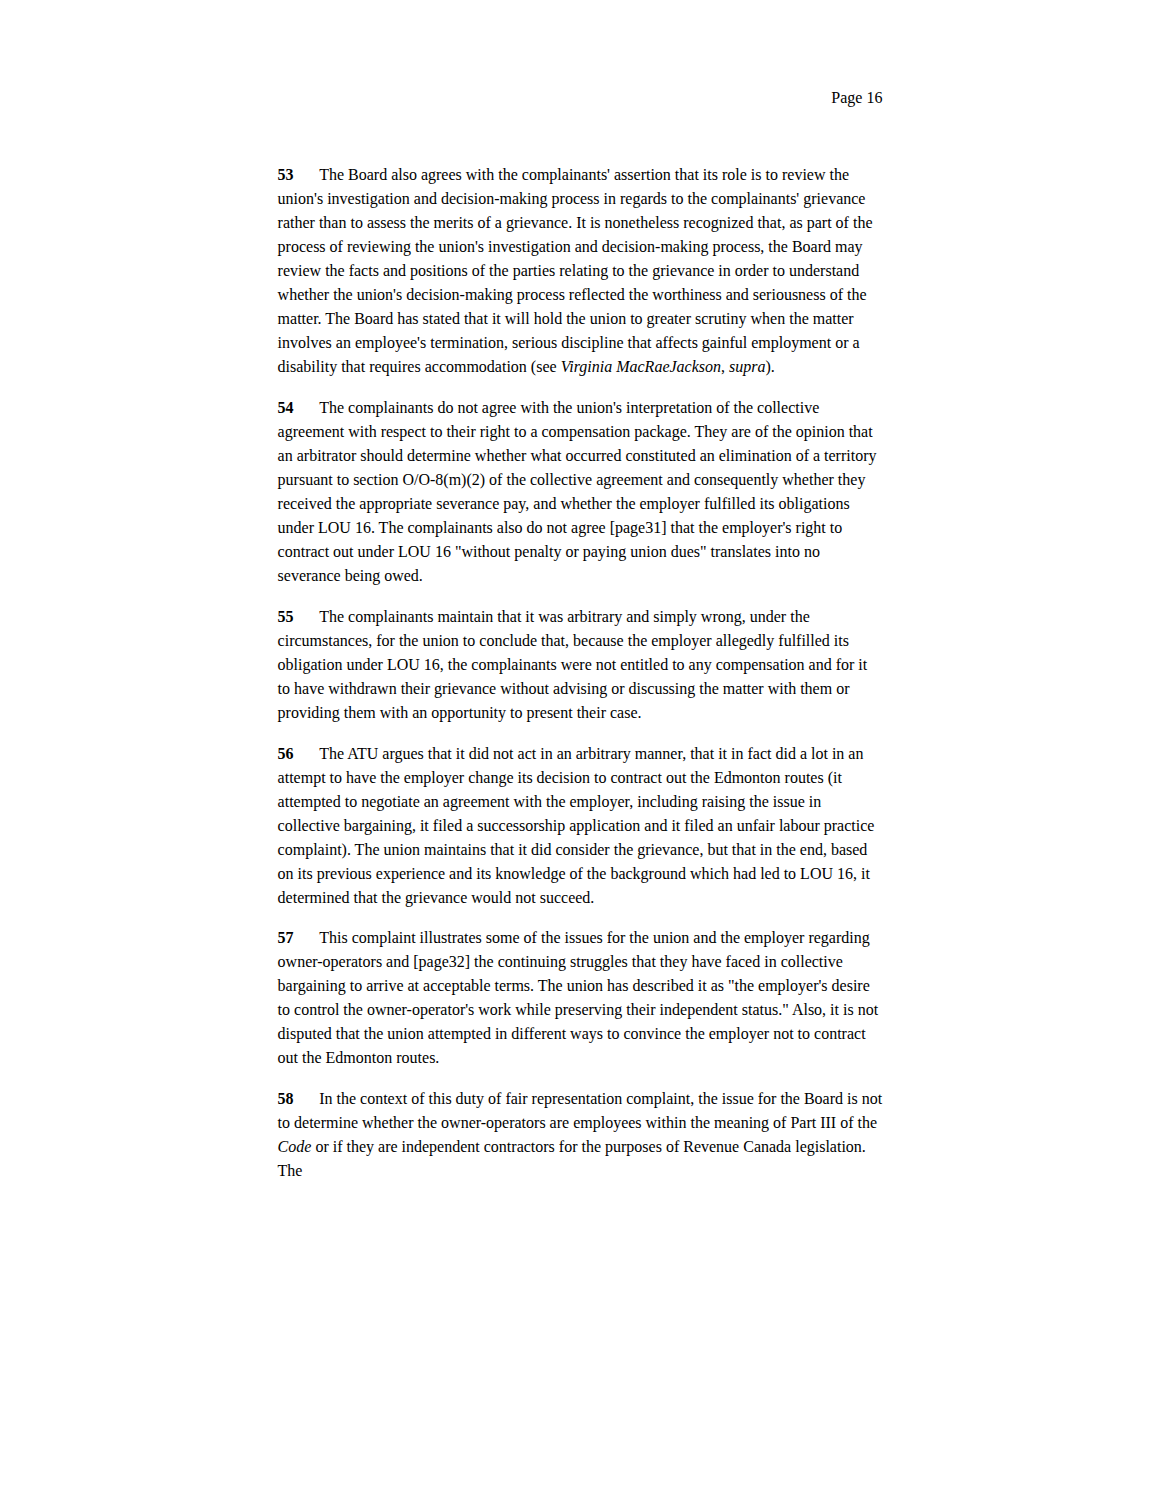Page 16
53 The Board also agrees with the complainants' assertion that its role is to review the union's investigation and decision-making process in regards to the complainants' grievance rather than to assess the merits of a grievance. It is nonetheless recognized that, as part of the process of reviewing the union's investigation and decision-making process, the Board may review the facts and positions of the parties relating to the grievance in order to understand whether the union's decision-making process reflected the worthiness and seriousness of the matter. The Board has stated that it will hold the union to greater scrutiny when the matter involves an employee's termination, serious discipline that affects gainful employment or a disability that requires accommodation (see Virginia MacRaeJackson, supra).
54 The complainants do not agree with the union's interpretation of the collective agreement with respect to their right to a compensation package. They are of the opinion that an arbitrator should determine whether what occurred constituted an elimination of a territory pursuant to section O/O-8(m)(2) of the collective agreement and consequently whether they received the appropriate severance pay, and whether the employer fulfilled its obligations under LOU 16. The complainants also do not agree [page31] that the employer's right to contract out under LOU 16 "without penalty or paying union dues" translates into no severance being owed.
55 The complainants maintain that it was arbitrary and simply wrong, under the circumstances, for the union to conclude that, because the employer allegedly fulfilled its obligation under LOU 16, the complainants were not entitled to any compensation and for it to have withdrawn their grievance without advising or discussing the matter with them or providing them with an opportunity to present their case.
56 The ATU argues that it did not act in an arbitrary manner, that it in fact did a lot in an attempt to have the employer change its decision to contract out the Edmonton routes (it attempted to negotiate an agreement with the employer, including raising the issue in collective bargaining, it filed a successorship application and it filed an unfair labour practice complaint). The union maintains that it did consider the grievance, but that in the end, based on its previous experience and its knowledge of the background which had led to LOU 16, it determined that the grievance would not succeed.
57 This complaint illustrates some of the issues for the union and the employer regarding owner-operators and [page32] the continuing struggles that they have faced in collective bargaining to arrive at acceptable terms. The union has described it as "the employer's desire to control the owner-operator's work while preserving their independent status." Also, it is not disputed that the union attempted in different ways to convince the employer not to contract out the Edmonton routes.
58 In the context of this duty of fair representation complaint, the issue for the Board is not to determine whether the owner-operators are employees within the meaning of Part III of the Code or if they are independent contractors for the purposes of Revenue Canada legislation. The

WHAT THE TASK REQUIRES: Total lines with "without" in the records above: report that figure alone.

FINISHED EXERCISE: 2